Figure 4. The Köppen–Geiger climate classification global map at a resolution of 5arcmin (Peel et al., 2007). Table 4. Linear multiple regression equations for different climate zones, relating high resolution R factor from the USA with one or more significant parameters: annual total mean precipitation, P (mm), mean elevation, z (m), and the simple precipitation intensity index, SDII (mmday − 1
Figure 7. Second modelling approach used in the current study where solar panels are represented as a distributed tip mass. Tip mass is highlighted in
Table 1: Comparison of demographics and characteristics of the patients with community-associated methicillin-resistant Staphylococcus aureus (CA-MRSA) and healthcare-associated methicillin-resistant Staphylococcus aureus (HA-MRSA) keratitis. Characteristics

################

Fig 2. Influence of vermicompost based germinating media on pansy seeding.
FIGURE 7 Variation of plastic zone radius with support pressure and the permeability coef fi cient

################

▸ **EXERCISE INSTRUCTIONS**:
Find the lines in the records that include the string "Table", and reply with how many there are, nothing more.

▸ **RESPONSE AREA**:
2